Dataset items
☆ ☆ ☆ ☆
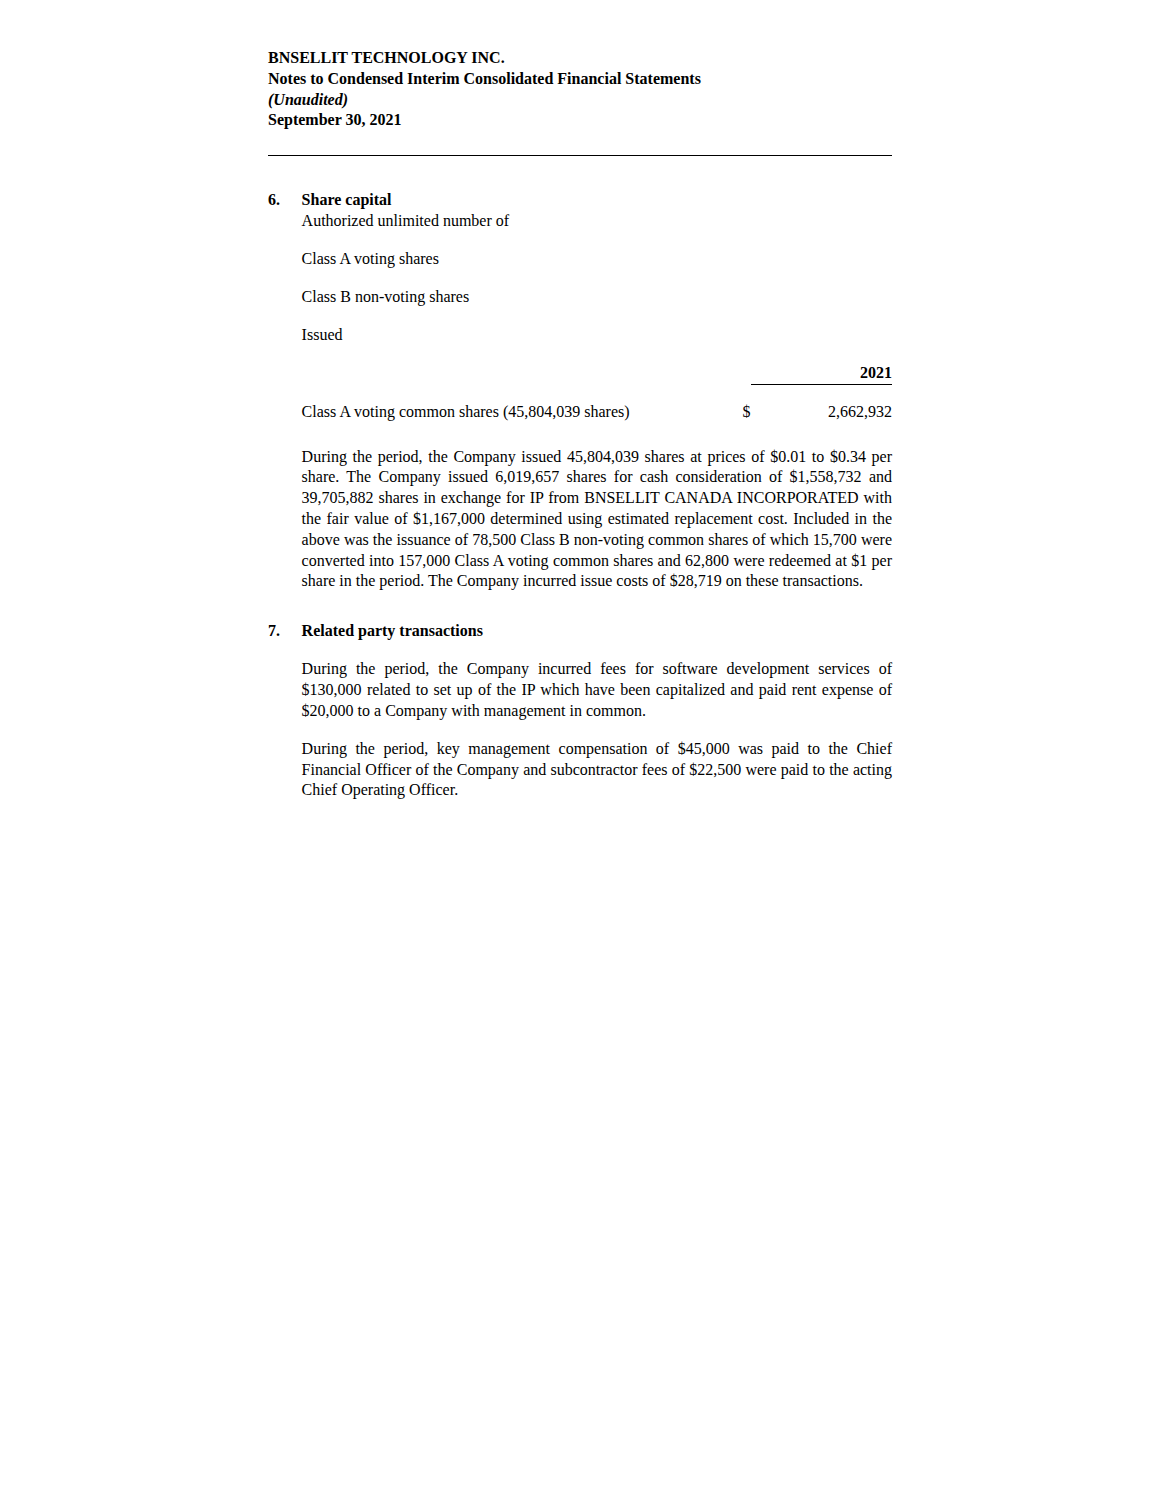BNSELLIT TECHNOLOGY INC.
Notes to Condensed Interim Consolidated Financial Statements
(Unaudited)
September 30, 2021
6. Share capital
Authorized unlimited number of
Class A voting shares
Class B non-voting shares
Issued
| | | 2021 |
| Class A voting common shares (45,804,039 shares) | $ | 2,662,932 |
During the period, the Company issued 45,804,039 shares at prices of $0.01 to $0.34 per share. The Company issued 6,019,657 shares for cash consideration of $1,558,732 and 39,705,882 shares in exchange for IP from BNSELLIT CANADA INCORPORATED with the fair value of $1,167,000 determined using estimated replacement cost. Included in the above was the issuance of 78,500 Class B non-voting common shares of which 15,700 were converted into 157,000 Class A voting common shares and 62,800 were redeemed at $1 per share in the period. The Company incurred issue costs of $28,719 on these transactions.
7. Related party transactions
During the period, the Company incurred fees for software development services of $130,000 related to set up of the IP which have been capitalized and paid rent expense of $20,000 to a Company with management in common.
During the period, key management compensation of $45,000 was paid to the Chief Financial Officer of the Company and subcontractor fees of $22,500 were paid to the acting Chief Operating Officer.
☆ ☆ ☆ ☆
Search the records above for the string "Company" and copy each line that holds it.

During the period, the Company issued 45,804,039 shares at prices of $0.01 to $0.34 per share. The Company issued 6,019,657 shares for cash consideration of $1,558,732 and 39,705,882 shares in exchange for IP from BNSELLIT CANADA INCORPORATED with the fair value of $1,167,000 determined using estimated replacement cost. Included in the above was the issuance of 78,500 Class B non-voting common shares of which 15,700 were converted into 157,000 Class A voting common shares and 62,800 were redeemed at $1 per share in the period. The Company incurred issue costs of $28,719 on these transactions.
During the period, the Company incurred fees for software development services of $130,000 related to set up of the IP which have been capitalized and paid rent expense of $20,000 to a Company with management in common.
During the period, key management compensation of $45,000 was paid to the Chief Financial Officer of the Company and subcontractor fees of $22,500 were paid to the acting Chief Operating Officer.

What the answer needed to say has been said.